A HEREFORD factory worker died after Herefordshire's NHS trust failed to diagnose and treat his sepsis quickly enough, a Parliamentary and Health Service Ombudsman investigation has found.

Stephen Durkin died after suffering organ failure from sepsis, a life-threatening condition that occurs when the immune system overreacts to an infection, causing widespread inflammation that can damage the body’s own tissue.

His wife, Michelle, made a complaint to the ombudsman after she was left floored by his sudden death which she believed was avoidable.

Stephen was an otherwise healthy 56-year-old when he attended Wye Valley Trust A&E with chest pain in July 2017.

Hospital staff suspected he had a major blood vessel blockage and admitted him to a ward overnight.

The next morning his overall condition had worsened, but staff did not monitor him more closely, as national guidance advises, and he continued to deteriorate throughout the day.

The next day Stephen was admitted to intensive care and treated for sepsis but tragically died later that evening.

In the space of 48-hours his condition deteriorated rapidly but staff did not act quickly enough and the critical care team attended Stephen ten hours too late.

His wife Michelle arrived at the hospital to visit Stephen, only to find that he was critically ill and unresponsive. She was left devastated by his death and turned to the Ombudsman to look into what had happened with his care.

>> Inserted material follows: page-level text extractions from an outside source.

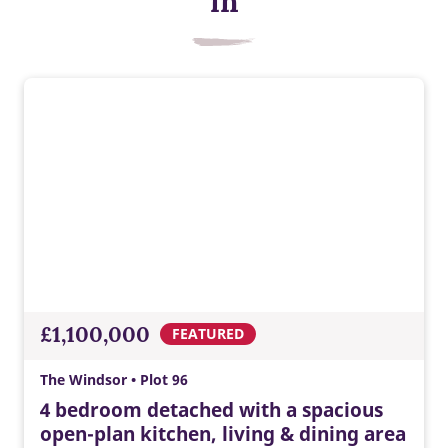
in
EV charger
Built-in EV charging supports greener travel, everyday
convenience, lower energy costs, and a modern Taylor
£1,100,000
FEATURED
Wimpey home ready for tomorrow.
The Windsor • Plot 96
4 bedroom detached with a spacious
open-plan kitchen, living & dining area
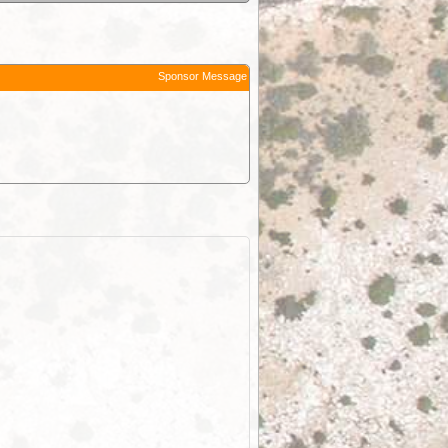
Sponsor Message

"My feelings regarding his death cannot be expressed fully in words. Stephen’s death was untimely and avoidable, he had so much to live for," Mrs Durkin said.

“I’m hoping that highlighting the mismanagement of Stephen’s treatment and care by Hereford hospital, which resulted in his death, can prevent anyone else from experiencing the same tragic journey myself and family have had to take.”

Ombudsman Rob Behrens said: “Stephen’s tragic death could so easily have been avoided. His case shows why early detection of sepsis, as set out in national guidelines, is crucial.

“Sadly, this is not the first time we have had to highlight this issue. There is clearly more the NHS needs to do. It is vital that NHS trusts ensure their staff are sepsis-aware to reduce the number of avoidable deaths from this life-threatening condition.”

David Mowbray, chief medical officer at Wye Valley NHS Trust, said: “We apologise unreservedly to Stephen’s wife and family for the delay in his diagnosis and treatment for sepsis.

“The trust swiftly improved training and monitoring to prevent deaths from sepsis wherever possible, and we continue to monitor and evaluate any sepsis-related deaths to ensure patients receive the highest standard of care”.


Following the investigation, and at the ombudsman’s request, the trust has provided extra training to its staff in sepsis management and advanced communication skills, and has introduced an electronic observations system that improves identification if a patient’s condition is deteriorating.

It explained that since doing so, it has seen a ‘considerable reduction’ in sepsis-related deaths, demonstrating how complaints can lead directly to service improvements in the NHS, and better outcomes for patients.